Records for this exercise →
━━━━
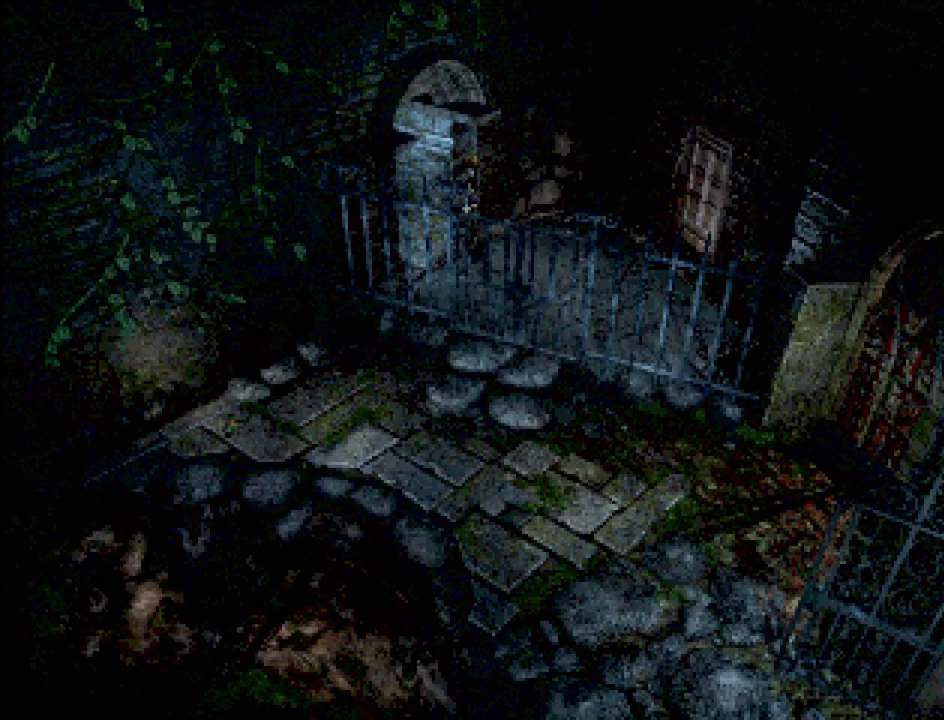
Gameplay with a controller (PlayStation layout); each line is a JSON object with the inputs held at the frame after it. "events" lists button and stick changes between this image and that frame as [ms after this image, input, new state], when the widget could be followed in between. Not read: L3 R3.
{"buttons": ["CROSS", "CIRCLE", "DPAD_LEFT"], "events": [[283, "CIRCLE", "down"], [283, "DPAD_LEFT", "down"], [500, "CROSS", "down"]]}
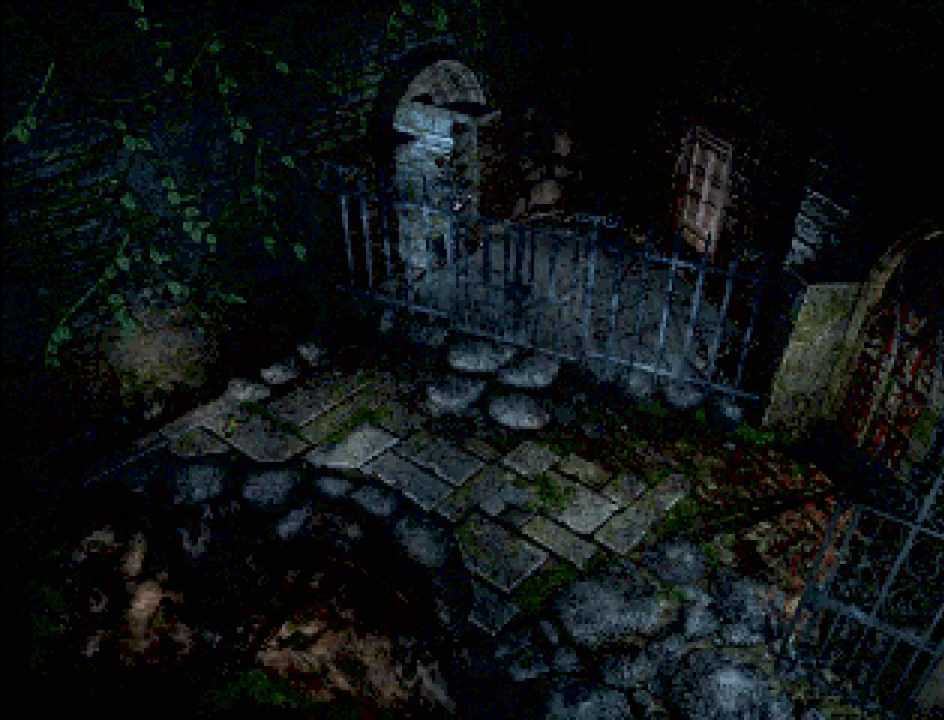
{"buttons": [], "events": [[150, "DPAD_LEFT", "up"], [183, "CROSS", "up"], [217, "CIRCLE", "up"]]}
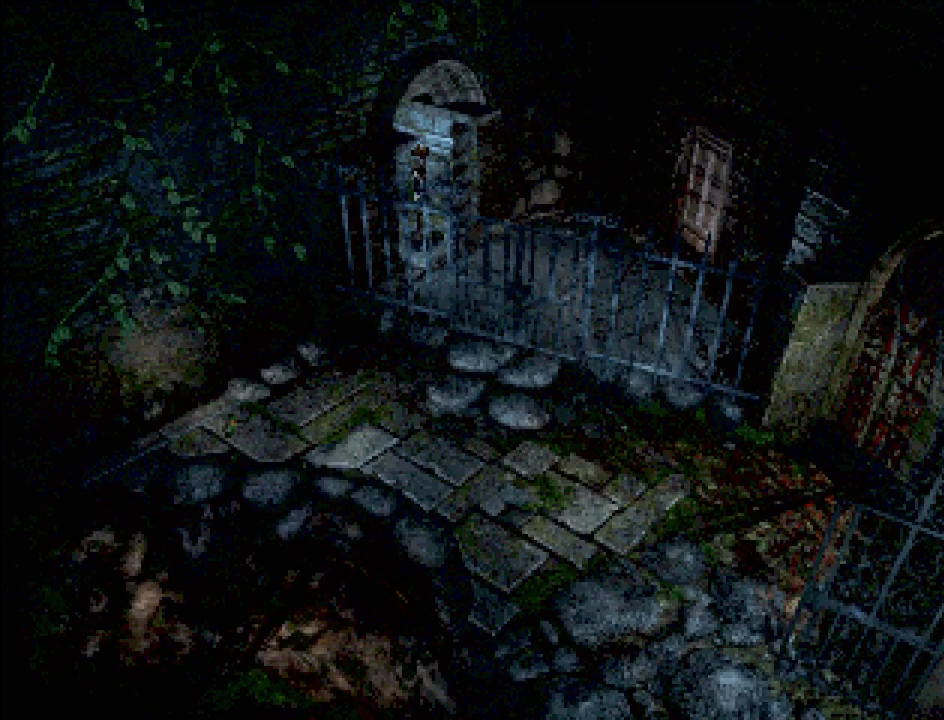
{"buttons": ["CIRCLE", "DPAD_LEFT"], "events": [[67, "CIRCLE", "down"], [67, "DPAD_LEFT", "down"]]}
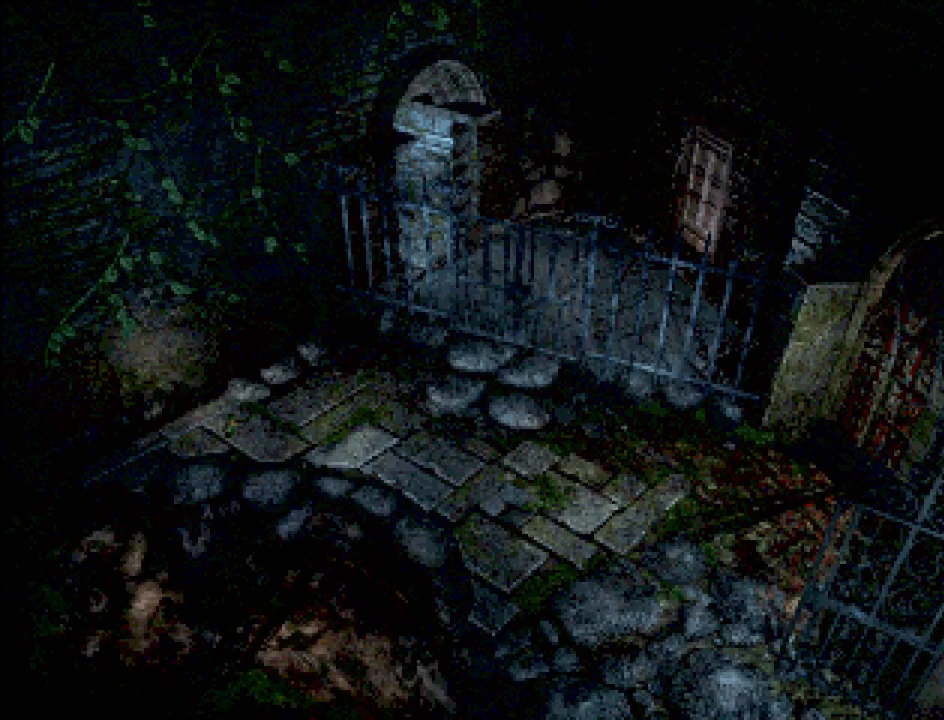
{"buttons": [], "events": [[467, "CIRCLE", "up"], [483, "DPAD_LEFT", "up"]]}
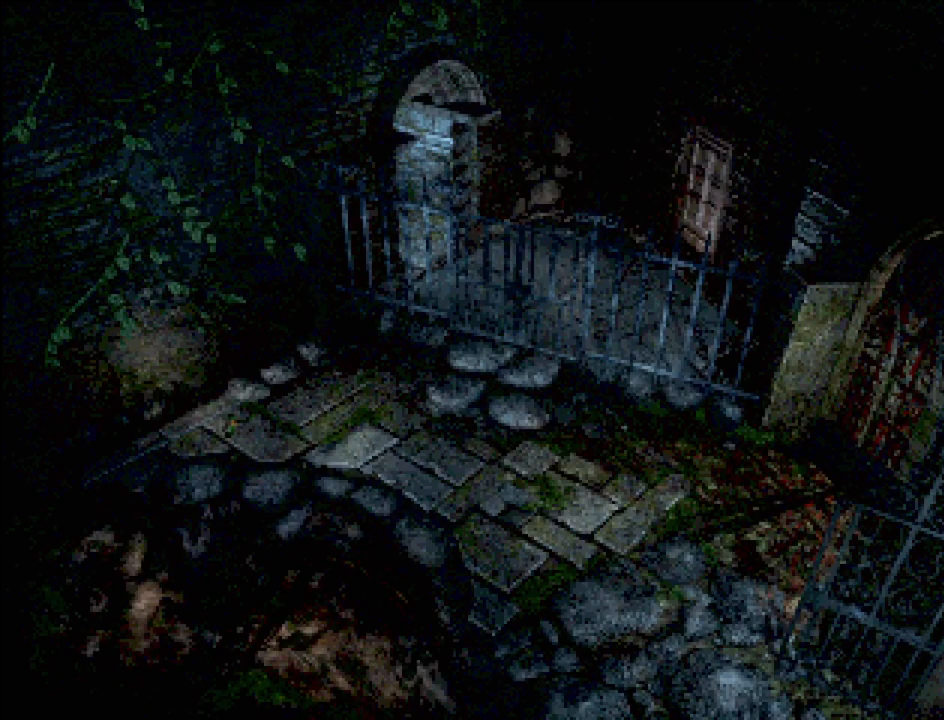
{"buttons": ["CROSS"], "events": [[500, "CROSS", "down"]]}
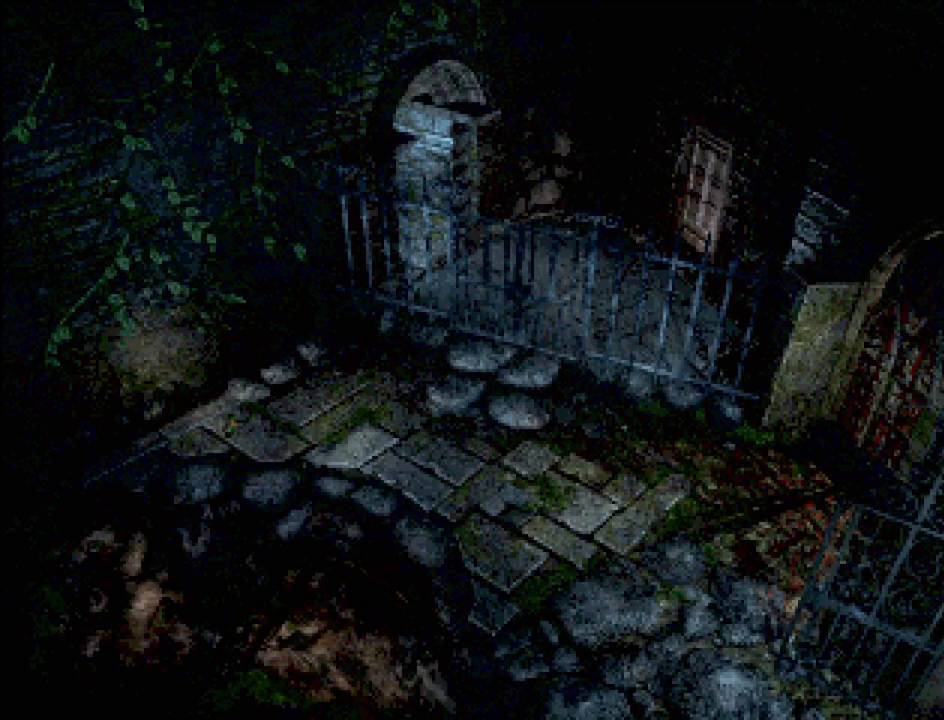
{"buttons": [], "events": [[133, "CROSS", "up"]]}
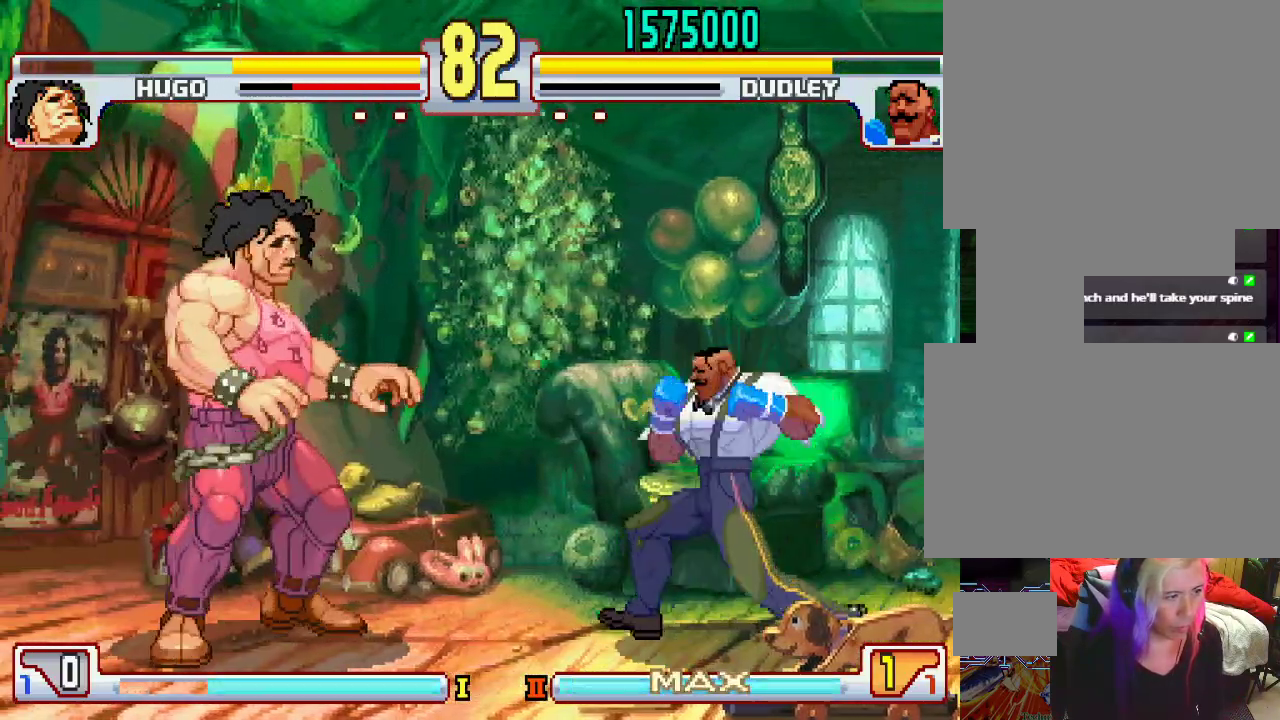
Gameplay with a controller (PlayStation layout); each line is a JSON object with the inputs held at the frame after it. "events" lists button and stick changes between this image and that frame as [ms after this image, input, new state], when the widget could be followed in between. Not read: L3 R1 R2 R3.
{"buttons": [], "left_stick": "right", "events": [[183, "left_stick", "center"], [317, "L1", "up"], [433, "left_stick", "right"]]}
━━━━
Task goal → Every word of the data should be reproduced exactly; please omit any pictures.

Answer to this exercise →
Gameplay with a controller (PlayStation layout); each line is a JSON object with the inputs held at the frame after it. "events" lists button and stick changes between this image and that frame as [ms after this image, input, new state], when the widget could be followed in between. Not read: L3 R3.
{"buttons": ["CROSS", "CIRCLE", "DPAD_LEFT"], "events": [[283, "CIRCLE", "down"], [283, "DPAD_LEFT", "down"], [500, "CROSS", "down"]]}
{"buttons": [], "events": [[150, "DPAD_LEFT", "up"], [183, "CROSS", "up"], [217, "CIRCLE", "up"]]}
{"buttons": ["CIRCLE", "DPAD_LEFT"], "events": [[67, "CIRCLE", "down"], [67, "DPAD_LEFT", "down"]]}
{"buttons": [], "events": [[467, "CIRCLE", "up"], [483, "DPAD_LEFT", "up"]]}
{"buttons": ["CROSS"], "events": [[500, "CROSS", "down"]]}
{"buttons": [], "events": [[133, "CROSS", "up"]]}
Gameplay with a controller (PlayStation layout); each line is a JSON object with the inputs held at the frame after it. "events" lists button and stick changes between this image and that frame as [ms after this image, input, new state], when the widget could be followed in between. Not read: L3 R1 R2 R3.
{"buttons": [], "left_stick": "right", "events": [[183, "left_stick", "center"], [317, "L1", "up"], [433, "left_stick", "right"]]}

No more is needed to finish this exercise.